Cet essor des prix intervient dans un contexte de tensions géopolitiques renouvelées dans le golfe Persique, où le conflit Iran-Israël, débuté en fin février, a perturbé les routes d'approvisionnement énergétique. Le conflit a brièvement poussé les prix du TTF à proximité de 70 €/MWh en mars, en passant de l'environ 30 €/MWh avant la guerre. Depuis lors, les prix ont grimpé de plus de 20 % au cours des deux dernières semaines seules.

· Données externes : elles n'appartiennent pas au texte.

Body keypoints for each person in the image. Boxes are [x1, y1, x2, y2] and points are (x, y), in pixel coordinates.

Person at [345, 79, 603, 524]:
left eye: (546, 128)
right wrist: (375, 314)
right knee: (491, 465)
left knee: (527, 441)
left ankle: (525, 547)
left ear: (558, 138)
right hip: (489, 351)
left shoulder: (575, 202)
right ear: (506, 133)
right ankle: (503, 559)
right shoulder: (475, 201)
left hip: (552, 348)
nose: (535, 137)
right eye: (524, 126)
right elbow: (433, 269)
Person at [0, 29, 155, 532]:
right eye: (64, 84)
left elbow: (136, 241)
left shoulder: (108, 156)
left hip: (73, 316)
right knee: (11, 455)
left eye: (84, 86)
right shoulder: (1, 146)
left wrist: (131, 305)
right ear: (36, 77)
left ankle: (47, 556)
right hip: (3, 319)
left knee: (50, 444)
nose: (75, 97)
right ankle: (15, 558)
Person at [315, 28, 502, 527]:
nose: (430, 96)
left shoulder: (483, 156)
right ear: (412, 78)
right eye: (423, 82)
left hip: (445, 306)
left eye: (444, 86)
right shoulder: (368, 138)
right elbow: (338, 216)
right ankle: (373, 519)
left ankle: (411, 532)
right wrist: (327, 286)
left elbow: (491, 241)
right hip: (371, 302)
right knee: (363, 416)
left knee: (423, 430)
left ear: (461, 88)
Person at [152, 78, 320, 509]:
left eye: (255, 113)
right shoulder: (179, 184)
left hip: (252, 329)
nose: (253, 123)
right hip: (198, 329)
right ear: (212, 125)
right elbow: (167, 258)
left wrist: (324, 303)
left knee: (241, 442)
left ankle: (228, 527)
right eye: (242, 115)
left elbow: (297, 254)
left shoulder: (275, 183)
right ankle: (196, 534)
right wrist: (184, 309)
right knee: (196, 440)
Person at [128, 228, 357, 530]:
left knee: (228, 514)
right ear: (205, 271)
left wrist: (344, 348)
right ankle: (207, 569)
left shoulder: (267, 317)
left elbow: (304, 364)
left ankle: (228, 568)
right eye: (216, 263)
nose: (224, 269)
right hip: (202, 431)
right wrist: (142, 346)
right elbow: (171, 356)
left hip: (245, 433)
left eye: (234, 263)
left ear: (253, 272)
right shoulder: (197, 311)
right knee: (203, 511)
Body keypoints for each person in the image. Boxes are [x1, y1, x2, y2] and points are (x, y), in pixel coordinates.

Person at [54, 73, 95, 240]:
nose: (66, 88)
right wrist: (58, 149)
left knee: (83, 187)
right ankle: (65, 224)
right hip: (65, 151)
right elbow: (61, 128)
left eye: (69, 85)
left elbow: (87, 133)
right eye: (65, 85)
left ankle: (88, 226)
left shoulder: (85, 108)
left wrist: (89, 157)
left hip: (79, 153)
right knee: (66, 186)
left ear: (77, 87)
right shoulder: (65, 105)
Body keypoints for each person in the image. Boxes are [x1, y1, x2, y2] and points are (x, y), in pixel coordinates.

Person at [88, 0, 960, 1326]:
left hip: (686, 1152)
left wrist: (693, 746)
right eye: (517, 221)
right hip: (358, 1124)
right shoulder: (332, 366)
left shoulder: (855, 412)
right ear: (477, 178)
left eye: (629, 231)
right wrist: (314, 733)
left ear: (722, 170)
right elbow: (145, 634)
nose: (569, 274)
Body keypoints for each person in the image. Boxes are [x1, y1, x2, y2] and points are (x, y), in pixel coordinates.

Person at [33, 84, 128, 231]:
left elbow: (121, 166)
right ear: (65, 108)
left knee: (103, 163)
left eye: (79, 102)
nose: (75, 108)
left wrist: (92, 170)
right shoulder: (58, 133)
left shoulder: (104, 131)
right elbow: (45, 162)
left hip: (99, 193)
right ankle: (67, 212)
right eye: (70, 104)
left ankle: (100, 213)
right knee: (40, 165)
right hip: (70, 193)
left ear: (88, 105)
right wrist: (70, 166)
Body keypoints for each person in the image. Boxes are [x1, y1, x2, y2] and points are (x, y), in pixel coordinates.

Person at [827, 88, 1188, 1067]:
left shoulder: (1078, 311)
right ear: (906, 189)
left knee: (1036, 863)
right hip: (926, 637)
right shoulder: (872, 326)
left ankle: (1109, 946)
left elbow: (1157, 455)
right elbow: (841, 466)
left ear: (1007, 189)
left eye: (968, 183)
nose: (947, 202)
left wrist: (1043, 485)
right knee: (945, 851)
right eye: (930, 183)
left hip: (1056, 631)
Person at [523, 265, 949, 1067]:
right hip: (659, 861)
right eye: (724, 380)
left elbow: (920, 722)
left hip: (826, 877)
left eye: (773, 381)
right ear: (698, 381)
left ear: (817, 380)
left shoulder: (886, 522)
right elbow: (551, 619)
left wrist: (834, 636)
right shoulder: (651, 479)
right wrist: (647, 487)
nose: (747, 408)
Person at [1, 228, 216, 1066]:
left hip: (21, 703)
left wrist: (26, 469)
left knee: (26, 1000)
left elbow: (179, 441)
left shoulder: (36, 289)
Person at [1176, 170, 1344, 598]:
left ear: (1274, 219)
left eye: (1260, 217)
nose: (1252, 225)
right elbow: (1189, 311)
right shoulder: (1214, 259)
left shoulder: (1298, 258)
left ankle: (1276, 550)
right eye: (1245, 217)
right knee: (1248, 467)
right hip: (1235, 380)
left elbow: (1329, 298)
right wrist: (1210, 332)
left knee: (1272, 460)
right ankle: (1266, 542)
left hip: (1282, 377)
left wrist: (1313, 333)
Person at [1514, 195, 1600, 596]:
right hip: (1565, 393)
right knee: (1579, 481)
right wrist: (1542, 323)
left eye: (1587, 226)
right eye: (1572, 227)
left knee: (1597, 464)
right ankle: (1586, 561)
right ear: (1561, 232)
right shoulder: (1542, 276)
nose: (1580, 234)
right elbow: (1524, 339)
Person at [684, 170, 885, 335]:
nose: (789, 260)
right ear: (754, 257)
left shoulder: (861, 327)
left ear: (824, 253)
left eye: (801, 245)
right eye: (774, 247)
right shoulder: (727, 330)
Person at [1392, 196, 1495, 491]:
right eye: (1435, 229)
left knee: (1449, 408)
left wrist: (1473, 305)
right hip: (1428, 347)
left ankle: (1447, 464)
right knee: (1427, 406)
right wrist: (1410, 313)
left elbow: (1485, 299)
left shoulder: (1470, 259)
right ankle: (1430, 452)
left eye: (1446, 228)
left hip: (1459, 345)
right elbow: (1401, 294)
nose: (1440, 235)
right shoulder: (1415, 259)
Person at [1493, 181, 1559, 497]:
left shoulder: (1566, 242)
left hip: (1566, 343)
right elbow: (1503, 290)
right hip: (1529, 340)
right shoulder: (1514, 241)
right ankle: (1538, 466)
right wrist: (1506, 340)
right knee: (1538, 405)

Les participants au marché citent les inquiétudes concernant la poursuite de la fermeture des voies maritimes clés d'approvisionnement énergétique, en particulier le détroit d'Ormuz, où l'Iran a exigé l'application d'un cadre de référence signé en juin par les États-Unis avant de permettre des flux commerciaux normaux. Des rapports récents d'attaques contre des navires marchands dans la région et l'interception de missiles balistiques tirés par l'Iran vers les Émirats arabes unis ont encore renforcé les craintes de sécurité de l'approvisionnement. L'Iran a nié toute implication dans les frappes de missiles.
L'essor des prix coïncide avec des niveaux de stockage de gaz européens critiques. Des données de l'association Gas Infrastructure Europe (GIE) ont montré que les capacités de stockage étaient à 61,37 % pleines le 17 août, en baisse par rapport à 73,99 % un an plus tôt. Les niveaux de stockage allemands étaient particulièrement faibles, à 50,06 %, comparés à 66,95 % dans la même période l'an dernier.
L'association allemande de stockage de gaz FNB-Gas a averti que la réalisation du niveau de remplissage légale de 95 % le 1er novembre 2026 semblait de plus en plus inatteignable, même avec des taux d'injection maximum observés de 1,2 térawatt-heures (TWh) par jour. Les volumes d'injection actuels restent significativement en dessous de ce seuil.